[REQUEST]: Please return exactly the lines from the one containing "México va por" through the end of the records, including both.

*** RECORD SET ***

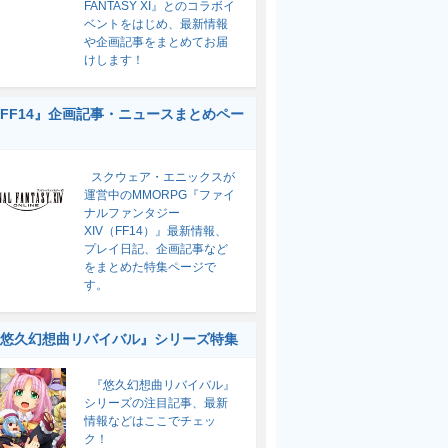
FANTASY XI』とのコラボイ
ベントをはじめ、最新情報
や企画記事をまとめてお届
けします！
FF14』企画記事・ニュースまとめペー
スクウェア・エニックスが
運営中のMMORPG『ファイ
ナルファンタジー
XIV（FF14）』最新情報、
プレイ日記、企画記事など
をまとめた特集ページで
す。
悠久幻想曲リバイバル』シリーズ特集
『悠久幻想曲リバイバル』
シリーズの注目記事、最新
情報などはここでチェッ
ク！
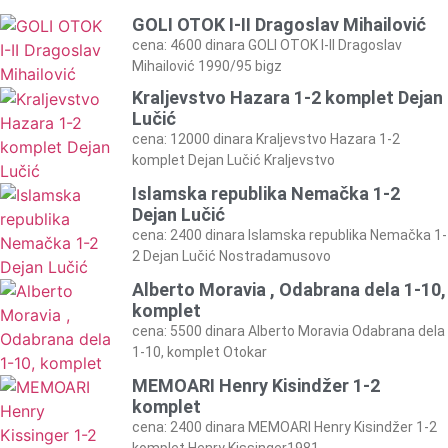
GOLI OTOK I-II Dragoslav Mihailović
cena: 4600 dinara GOLI OTOK I-II Dragoslav
Mihailović 1990/95 bigz
Kraljevstvo Hazara 1-2 komplet Dejan
Lučić
cena: 12000 dinara Kraljevstvo Hazara 1-2
komplet Dejan Lučić Kraljevstvo
Islamska republika Nemačka 1-2
Dejan Lučić
cena: 2400 dinara Islamska republika Nemačka 1-
2 Dejan Lučić Nostradamusovo
Alberto Moravia , Odabrana dela 1-10,
komplet
cena: 5500 dinara Alberto Moravia Odabrana dela
1-10, komplet Otokar
MEMOARI Henry Kisindžer 1-2
komplet
cena: 2400 dinara MEMOARI Henry Kisindžer 1-2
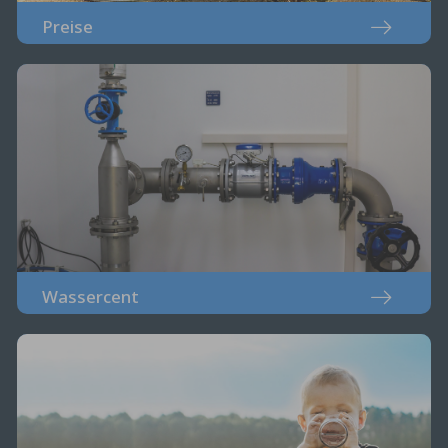
Preise
Wassercent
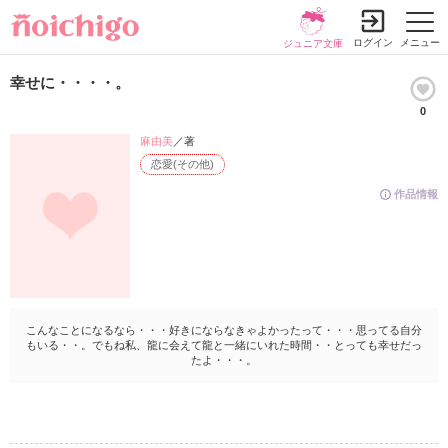
ログイン
メニュー
ジュニア文庫
幸せに・・・・。
0
麻由美
／著
恋愛(その他)
作品情報
こんなことになるなら・・・好きにならなきゃよかったって・・・思ってる自分
もいる・・。でもね私、龍に会えて龍と一緒にいれた時間・・とっても幸せだっ
たよ・・・。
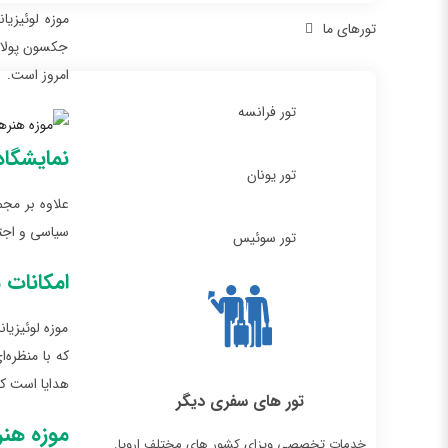
تورهای ما
جکسون پولاک
امروز است.
تور فرانسه
نمایشگا
تور یونان
علاوه بر مجم
سیاسی و اجتم
تور سوئیس
امکانات 
موزه لوئیزیان
که با منظره‌
هدایا است که
تور های سفری دیگر
موزه هنر
خدمات تخصصی ویزای کشور های مختلف اروپا.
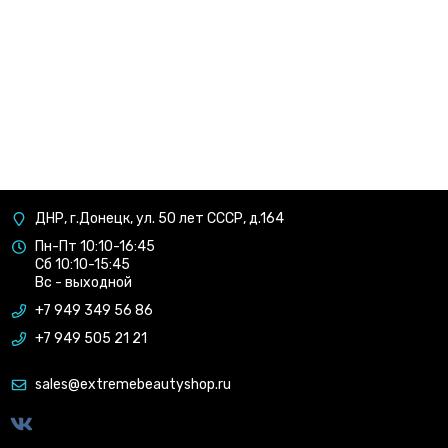
ДНР, г.Донецк, ул. 50 лет СССР, д.164
Пн-Пт 10:10-16:45
Сб 10:10-15:45
Вс - выходной
+7 949 349 56 86
+7 949 505 21 21
sales@extremebeautyshop.ru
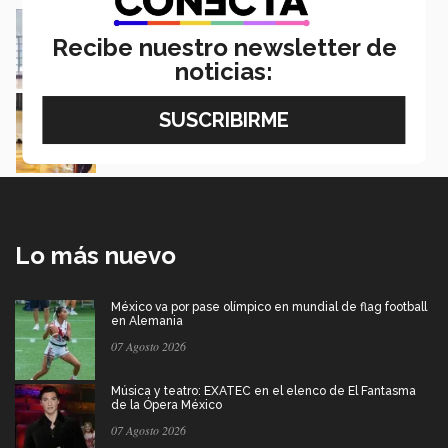
Entrenadora en Juárez da rutinas en YouTube
Paola Molina | Ciudad Juárez
Recibe nuestro newsletter de
noticias:
Sus pasos de baile lo encaminan al éxito
Fernando Bohmer | Ciudad Juárez
Lo más nuevo
México va por pase olímpico en mundial de flag football
en Alemania
07 Agosto 2026
Música y teatro: EXATEC en el elenco de El Fantasma
de la Ópera México
07 Agosto 2026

***

[TASK ANSWER]:
México va por pase olímpico en mundial de flag football
en Alemania
07 Agosto 2026
Música y teatro: EXATEC en el elenco de El Fantasma
de la Ópera México
07 Agosto 2026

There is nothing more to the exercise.